As the room filled up, and some people spilled onto the overflow chairs on the lawn, Wednesday felt someone sit in the chair next to her. “Frank?” She glanced round.
“These are your people?” he said. Something in his expression made her wonder if he had internal ghosts of his own to struggle with. He seemed haunted by something.
“What is it?” she asked.
He shook his head. “Some other time.” She turned round to face the front. A few stragglers were still filling the seats, but a door had opened to one side of the podium and a dignified-looking albeit slightly portly woman — possibly middle-aged, possibly a centenarian, it was difficult to tell — walked up to the stage.

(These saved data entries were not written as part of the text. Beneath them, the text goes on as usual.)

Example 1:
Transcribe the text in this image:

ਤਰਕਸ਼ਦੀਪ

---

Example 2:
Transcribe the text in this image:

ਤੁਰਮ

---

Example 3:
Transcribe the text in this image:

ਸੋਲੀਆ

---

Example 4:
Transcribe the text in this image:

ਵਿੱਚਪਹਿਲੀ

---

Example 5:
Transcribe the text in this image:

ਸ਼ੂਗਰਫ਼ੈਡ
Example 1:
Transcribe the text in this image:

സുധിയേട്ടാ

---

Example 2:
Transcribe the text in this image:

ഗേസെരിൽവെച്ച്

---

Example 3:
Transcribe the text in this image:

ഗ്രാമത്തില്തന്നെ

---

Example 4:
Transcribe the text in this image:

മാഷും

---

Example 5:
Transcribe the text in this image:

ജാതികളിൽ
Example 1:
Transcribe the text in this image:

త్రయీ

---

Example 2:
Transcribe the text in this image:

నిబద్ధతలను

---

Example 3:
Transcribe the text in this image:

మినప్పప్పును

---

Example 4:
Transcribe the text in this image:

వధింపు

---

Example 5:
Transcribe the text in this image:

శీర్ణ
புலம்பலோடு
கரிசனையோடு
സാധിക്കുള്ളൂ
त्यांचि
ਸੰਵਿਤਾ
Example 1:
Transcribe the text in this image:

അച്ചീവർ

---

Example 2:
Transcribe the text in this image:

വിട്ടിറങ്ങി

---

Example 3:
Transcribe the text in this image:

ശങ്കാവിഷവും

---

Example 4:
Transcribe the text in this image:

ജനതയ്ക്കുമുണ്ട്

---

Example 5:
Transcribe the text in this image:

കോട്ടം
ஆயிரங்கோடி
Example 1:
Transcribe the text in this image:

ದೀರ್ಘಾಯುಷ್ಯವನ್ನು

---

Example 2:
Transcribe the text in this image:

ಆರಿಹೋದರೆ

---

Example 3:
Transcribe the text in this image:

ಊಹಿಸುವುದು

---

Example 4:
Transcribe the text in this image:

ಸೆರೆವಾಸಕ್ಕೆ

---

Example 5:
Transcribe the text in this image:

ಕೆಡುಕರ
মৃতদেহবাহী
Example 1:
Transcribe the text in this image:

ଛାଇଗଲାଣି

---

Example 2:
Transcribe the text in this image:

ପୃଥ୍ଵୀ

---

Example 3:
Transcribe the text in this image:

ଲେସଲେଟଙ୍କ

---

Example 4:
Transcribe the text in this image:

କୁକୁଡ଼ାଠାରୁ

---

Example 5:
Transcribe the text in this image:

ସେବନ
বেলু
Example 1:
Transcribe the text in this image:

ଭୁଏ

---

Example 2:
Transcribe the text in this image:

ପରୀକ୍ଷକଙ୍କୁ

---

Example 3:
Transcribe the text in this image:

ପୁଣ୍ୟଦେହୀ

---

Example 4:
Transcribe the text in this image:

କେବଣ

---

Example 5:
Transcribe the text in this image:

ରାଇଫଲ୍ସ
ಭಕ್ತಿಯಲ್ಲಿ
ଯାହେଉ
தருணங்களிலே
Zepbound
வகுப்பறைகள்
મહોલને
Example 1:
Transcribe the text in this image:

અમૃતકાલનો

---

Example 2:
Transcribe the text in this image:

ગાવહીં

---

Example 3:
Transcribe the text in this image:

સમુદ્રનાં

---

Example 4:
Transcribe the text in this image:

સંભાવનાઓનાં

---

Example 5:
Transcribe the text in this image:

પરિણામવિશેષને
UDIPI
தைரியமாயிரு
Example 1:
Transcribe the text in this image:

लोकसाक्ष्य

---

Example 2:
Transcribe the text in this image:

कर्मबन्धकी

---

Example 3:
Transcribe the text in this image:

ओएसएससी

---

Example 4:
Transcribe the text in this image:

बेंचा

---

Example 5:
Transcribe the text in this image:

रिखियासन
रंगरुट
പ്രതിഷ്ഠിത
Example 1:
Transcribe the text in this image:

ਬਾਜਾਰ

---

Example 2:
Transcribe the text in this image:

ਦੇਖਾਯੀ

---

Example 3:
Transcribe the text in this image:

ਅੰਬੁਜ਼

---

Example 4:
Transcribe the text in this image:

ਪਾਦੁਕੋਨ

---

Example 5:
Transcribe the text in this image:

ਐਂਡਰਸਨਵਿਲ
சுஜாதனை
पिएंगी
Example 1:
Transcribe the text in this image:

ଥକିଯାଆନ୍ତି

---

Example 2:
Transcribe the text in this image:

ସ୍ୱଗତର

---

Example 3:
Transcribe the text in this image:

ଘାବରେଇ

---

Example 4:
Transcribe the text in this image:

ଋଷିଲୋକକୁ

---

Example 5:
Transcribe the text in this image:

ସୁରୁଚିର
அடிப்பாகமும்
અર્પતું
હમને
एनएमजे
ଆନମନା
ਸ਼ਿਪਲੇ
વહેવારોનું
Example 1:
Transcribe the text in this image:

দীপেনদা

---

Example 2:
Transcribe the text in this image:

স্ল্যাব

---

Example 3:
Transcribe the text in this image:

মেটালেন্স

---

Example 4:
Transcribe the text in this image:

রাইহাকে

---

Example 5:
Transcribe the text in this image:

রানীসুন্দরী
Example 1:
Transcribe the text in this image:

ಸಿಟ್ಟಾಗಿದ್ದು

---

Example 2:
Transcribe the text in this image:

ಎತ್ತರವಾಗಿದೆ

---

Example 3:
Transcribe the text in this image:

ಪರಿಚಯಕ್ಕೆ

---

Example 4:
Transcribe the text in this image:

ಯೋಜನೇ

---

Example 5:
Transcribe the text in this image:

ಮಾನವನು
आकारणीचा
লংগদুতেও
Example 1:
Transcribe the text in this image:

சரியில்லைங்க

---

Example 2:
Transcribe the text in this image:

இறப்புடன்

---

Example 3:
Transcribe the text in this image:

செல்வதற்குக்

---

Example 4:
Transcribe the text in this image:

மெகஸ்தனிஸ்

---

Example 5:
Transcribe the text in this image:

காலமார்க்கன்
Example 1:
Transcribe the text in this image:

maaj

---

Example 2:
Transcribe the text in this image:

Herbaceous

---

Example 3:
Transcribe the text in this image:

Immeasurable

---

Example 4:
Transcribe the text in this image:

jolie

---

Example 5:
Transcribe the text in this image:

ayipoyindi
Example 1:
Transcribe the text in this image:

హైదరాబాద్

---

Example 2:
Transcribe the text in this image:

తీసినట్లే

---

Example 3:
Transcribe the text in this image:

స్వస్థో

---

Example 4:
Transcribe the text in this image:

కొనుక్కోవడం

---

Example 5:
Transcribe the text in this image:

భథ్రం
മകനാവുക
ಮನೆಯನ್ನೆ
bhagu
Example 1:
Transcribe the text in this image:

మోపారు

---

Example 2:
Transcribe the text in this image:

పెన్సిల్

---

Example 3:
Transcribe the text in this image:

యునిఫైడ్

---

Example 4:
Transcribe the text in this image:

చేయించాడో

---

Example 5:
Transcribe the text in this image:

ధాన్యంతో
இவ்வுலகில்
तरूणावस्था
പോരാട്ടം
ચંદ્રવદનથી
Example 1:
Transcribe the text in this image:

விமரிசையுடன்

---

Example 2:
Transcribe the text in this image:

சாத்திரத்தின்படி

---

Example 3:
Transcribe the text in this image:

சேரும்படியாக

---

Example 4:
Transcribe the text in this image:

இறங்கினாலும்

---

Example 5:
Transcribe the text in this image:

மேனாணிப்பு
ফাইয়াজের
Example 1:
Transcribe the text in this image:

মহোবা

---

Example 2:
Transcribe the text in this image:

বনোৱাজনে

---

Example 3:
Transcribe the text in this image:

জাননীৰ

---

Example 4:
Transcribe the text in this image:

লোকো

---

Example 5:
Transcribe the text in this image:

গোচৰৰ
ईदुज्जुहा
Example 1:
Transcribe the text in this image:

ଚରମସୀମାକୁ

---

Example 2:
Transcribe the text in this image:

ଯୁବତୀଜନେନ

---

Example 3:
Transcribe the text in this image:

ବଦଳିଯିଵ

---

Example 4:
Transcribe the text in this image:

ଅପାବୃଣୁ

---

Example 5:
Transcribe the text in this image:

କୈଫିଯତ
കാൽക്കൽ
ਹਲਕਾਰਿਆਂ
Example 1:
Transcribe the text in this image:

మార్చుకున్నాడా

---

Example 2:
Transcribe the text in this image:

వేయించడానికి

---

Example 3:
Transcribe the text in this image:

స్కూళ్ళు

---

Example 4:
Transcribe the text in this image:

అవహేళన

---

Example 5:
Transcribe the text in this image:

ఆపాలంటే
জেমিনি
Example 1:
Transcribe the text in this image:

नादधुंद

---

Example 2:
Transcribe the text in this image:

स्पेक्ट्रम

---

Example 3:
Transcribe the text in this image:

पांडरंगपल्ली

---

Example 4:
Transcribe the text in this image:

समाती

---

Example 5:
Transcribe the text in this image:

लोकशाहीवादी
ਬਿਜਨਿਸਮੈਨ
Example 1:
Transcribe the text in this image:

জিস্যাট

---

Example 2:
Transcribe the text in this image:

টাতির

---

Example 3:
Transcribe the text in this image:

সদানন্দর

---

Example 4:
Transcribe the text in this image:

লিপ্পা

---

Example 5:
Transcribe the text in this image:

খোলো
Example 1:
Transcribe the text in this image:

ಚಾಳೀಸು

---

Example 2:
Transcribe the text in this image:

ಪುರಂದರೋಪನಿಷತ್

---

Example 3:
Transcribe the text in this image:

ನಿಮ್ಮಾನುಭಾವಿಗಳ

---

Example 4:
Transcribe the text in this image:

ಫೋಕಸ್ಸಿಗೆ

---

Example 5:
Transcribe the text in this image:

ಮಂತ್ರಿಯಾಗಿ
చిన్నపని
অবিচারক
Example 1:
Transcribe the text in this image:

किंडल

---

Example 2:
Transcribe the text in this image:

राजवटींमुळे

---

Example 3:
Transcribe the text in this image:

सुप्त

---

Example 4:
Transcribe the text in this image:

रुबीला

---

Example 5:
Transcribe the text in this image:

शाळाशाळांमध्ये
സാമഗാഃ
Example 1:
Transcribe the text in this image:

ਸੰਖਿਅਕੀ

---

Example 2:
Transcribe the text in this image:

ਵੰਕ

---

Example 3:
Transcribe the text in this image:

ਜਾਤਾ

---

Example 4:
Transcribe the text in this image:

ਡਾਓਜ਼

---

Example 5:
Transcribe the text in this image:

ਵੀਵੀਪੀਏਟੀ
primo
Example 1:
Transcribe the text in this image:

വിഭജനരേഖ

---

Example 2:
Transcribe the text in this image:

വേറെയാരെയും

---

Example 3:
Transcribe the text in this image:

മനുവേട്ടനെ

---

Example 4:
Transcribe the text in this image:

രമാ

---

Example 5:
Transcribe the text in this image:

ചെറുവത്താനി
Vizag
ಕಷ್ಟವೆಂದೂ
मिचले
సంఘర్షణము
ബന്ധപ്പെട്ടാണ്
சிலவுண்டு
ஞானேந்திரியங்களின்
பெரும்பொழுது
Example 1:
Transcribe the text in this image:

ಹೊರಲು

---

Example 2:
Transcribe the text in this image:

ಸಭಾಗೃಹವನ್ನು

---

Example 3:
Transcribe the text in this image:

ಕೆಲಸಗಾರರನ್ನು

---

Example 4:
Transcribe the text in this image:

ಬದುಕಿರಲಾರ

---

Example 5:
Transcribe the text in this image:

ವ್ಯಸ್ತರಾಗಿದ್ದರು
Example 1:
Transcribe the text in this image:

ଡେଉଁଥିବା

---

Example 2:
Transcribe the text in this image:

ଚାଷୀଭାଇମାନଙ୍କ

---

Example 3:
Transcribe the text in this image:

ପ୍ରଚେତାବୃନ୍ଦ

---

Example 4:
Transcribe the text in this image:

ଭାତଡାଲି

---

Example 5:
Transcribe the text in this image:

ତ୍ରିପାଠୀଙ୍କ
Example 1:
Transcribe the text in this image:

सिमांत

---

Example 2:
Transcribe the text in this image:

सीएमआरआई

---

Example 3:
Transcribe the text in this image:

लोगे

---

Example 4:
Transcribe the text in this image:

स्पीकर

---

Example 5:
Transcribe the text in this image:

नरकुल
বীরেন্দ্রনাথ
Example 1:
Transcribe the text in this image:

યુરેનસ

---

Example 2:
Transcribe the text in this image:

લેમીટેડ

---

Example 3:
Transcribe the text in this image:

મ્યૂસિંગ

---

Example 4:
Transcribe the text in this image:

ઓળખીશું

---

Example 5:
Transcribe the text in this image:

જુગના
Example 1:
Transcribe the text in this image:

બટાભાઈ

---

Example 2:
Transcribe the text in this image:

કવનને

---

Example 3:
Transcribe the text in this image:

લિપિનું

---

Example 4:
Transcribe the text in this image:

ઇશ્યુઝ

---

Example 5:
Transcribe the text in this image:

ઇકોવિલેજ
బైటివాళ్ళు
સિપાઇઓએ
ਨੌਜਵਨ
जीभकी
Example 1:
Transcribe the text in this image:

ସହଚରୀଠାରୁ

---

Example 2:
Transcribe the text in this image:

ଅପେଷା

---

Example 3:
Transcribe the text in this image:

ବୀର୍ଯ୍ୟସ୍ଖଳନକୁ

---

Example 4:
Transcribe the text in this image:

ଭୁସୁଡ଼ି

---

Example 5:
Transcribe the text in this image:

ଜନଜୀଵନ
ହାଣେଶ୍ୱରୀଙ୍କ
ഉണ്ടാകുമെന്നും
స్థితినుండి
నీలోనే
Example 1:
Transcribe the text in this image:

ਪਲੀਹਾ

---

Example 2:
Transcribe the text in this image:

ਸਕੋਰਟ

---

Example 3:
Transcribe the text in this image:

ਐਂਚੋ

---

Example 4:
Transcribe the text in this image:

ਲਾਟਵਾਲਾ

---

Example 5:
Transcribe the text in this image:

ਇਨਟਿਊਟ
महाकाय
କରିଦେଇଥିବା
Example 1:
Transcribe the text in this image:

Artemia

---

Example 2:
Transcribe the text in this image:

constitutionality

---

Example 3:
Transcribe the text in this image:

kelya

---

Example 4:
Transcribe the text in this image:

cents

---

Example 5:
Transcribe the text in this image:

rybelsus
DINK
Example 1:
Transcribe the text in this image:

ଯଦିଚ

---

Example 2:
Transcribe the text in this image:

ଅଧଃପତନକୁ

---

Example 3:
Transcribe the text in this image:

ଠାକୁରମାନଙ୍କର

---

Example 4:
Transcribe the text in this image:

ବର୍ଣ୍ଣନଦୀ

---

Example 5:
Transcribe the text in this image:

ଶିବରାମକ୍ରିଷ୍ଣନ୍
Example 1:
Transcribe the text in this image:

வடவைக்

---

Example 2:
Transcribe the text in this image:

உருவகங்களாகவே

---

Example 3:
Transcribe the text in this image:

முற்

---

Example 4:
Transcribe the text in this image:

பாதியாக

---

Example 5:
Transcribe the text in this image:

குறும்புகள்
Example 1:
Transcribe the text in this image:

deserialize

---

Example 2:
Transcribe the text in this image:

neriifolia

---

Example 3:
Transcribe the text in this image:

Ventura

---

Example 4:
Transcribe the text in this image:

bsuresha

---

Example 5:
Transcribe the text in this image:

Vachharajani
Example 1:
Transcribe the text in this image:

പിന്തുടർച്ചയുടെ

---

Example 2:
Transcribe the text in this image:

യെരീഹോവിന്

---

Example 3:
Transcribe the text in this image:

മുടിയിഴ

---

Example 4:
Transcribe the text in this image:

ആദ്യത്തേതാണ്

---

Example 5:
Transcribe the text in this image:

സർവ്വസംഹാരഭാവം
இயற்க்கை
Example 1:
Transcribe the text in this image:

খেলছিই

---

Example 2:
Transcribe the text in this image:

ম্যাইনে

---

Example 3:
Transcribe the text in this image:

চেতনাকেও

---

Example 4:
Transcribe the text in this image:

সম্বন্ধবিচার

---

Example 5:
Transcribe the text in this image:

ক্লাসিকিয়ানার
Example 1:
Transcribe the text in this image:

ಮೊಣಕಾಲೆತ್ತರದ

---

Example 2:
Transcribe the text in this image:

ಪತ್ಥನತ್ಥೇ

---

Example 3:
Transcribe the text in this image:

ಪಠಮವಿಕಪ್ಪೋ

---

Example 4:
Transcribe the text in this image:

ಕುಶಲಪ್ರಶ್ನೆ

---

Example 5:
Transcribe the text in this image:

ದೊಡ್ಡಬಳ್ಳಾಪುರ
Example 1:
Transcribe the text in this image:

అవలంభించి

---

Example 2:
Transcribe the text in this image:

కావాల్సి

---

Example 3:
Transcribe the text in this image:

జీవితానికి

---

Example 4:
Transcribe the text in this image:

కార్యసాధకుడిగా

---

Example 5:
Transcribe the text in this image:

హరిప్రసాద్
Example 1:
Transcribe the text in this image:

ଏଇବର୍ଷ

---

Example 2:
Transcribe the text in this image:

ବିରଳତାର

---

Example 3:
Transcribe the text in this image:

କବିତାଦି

With her chestnut hair tied back with a ribbon, her black embroidered coat buttoned at the waist and cut back above and below, and the diamond-studded chain of office draped across her shoulders, she was exactly what Wednesday-had expected the Ambassador to be. She cleared her throat and the sound system caught and exploded her rasping breath across the lawn. “Welcome,” she said. “Again, welcome. Today is the fifth anniversary, absolute time standard years, of the death, and exile, of our compatriots. I” — she paused, an unreadable expression on her face — “I know that, like you, I have difficulty understanding that event. We can’t go home, now or ever. The door is shut, all options closed. There is no sense of closure: no body in a coffin, no assailant under arrest and charged with murder.
“But—” She took a deep breath: “I shall try to be brief. We are still here, however much we mourn our friends and relatives who were engulfed by the holocaust. We survive. We bear witness. We go on, and we will rebuild our lives, and we will remember them.
“Someone destroyed our homes. As an agent of the surviving caretaker government, I dedicate my life to this task: to bear witness, and to identify the guilty parties, whoever they are and wherever they may be sheltering. They will be held to account, and the accounting will be sufficient to deter anyone else who ever contemplates such monstrous acts in future.”